News from Ireland - news from around the 32 counties
What's going on around Ireland
ANTRIM
Antrim residents and business owners breathed a sigh of relief late on Sunday, November 18, when a “gas leak” in the town center was declared safe.
But relief quickly turned to anger when Northern Ireland Electricity confirmed that the loud bangs heard by locals and revelers were in fact caused by “heavy rain hitting live wires” at an excavation site on High Street.
The three “explosions” occurred at around 9 p.m. and were clearly audible above the music and general chatter in nearby Madden's Bar.
[Source: Antrim Guardian]
ARMAGH
A van fitted with a hydraulic ejector pad, believed to be of use in the diesel laundering process, was discovered alongside another van containing a storage tank with 265 gallons of illegal fuel, following a H.M. Revenue & Customs operation in Crossmaglen last week.

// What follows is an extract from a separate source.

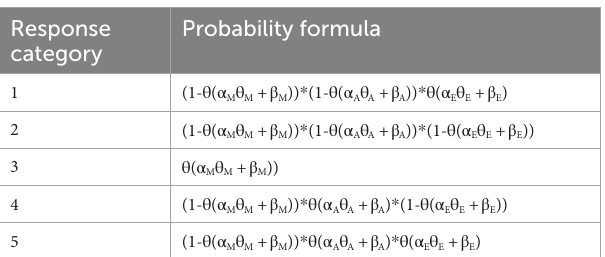
TABLE 1 Category probabilities based on the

John Whiting, assistant director of criminal investigation at H.M.R.C., said both vehicles had been adapted for the purpose of diesel fraud, with one van adapted to transport the laundered diesel whilst the other was fitted with what he described as “a James Bond-style ejector system, whereby waste product could be ejected from the back of a vehicle very quickly and fly-tipped at the side of the road.”
“Both vehicles are unsafe for use on our roads and show a total disregard for the safety of other motorists. This indiscriminate dumping of waste is a very real threat to the environment and costs the tax and rate payers thousands of pounds in clean-up costs,” he said.

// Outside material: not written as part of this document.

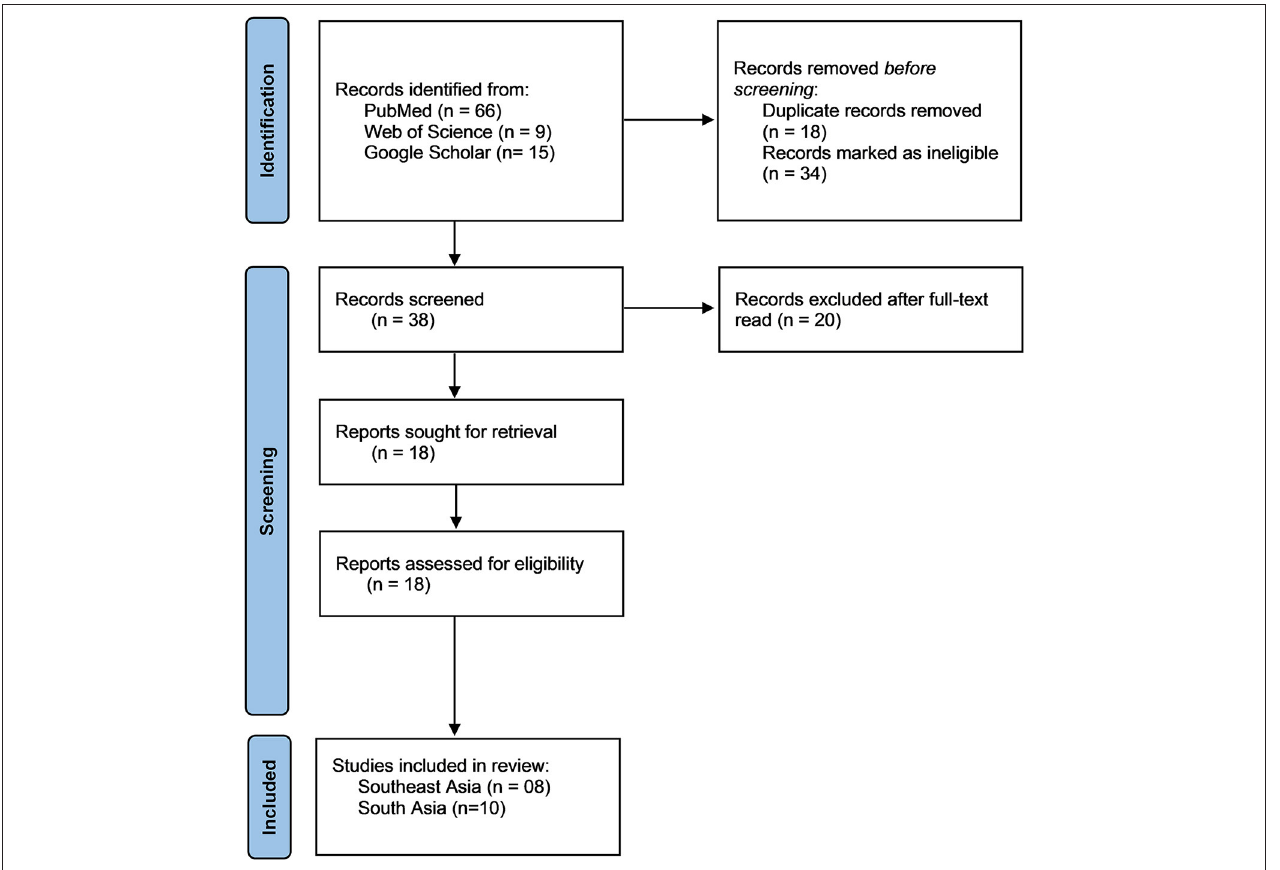
Data Screening and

[Source: Examiner Newspaper]
CARLOW
Members of the public have reacted angrily to “state-sponsored vandalism” along the River Barrow. Two weeks ago, Waterways Ireland began cutting trees along the Barrow Track that, locals say, has left it “looking like The Somme.”
Local man Michael Whelan from Springfield Drive, who describes himself as “an avid walker,” claims the cut trees have been left “like spears” and voiced his concerns about the effect the chopped trees will have on the local wildlife. “We condemn the young fellas who did this in John Sweeney Park,” said Mr. Whelan, referring to trees that were chopped down at the entrance to the Carlow Town estate recently. “Now we have a state body doing it.”
[Source: Carlow Nationalist]
CAVAN
The High Court was told last Thursday that Seán Quinn, Sr., who is serving a nine-week prison sentence for contempt of court, has dismissed his lawyer and that his son, Sean Quinn, Jr. has also moved to appoint a new legal team.
Presiding Miss Justice Elizabeth Dunne was told the bankrupt Ballyconnell businessman had informed his lawyer of the decision to remove them during a professional visit while in prison.
A formal application for the lawyers to come off record will be made on Monday, November 26. The court also heard the rest of the Quinn family, with the exception of Peter Darragh Quinn, who is currently residing outside the jurisdiction, have hired new lawyers and that both the family and their newly-appointed legal team need time to review the contempt case.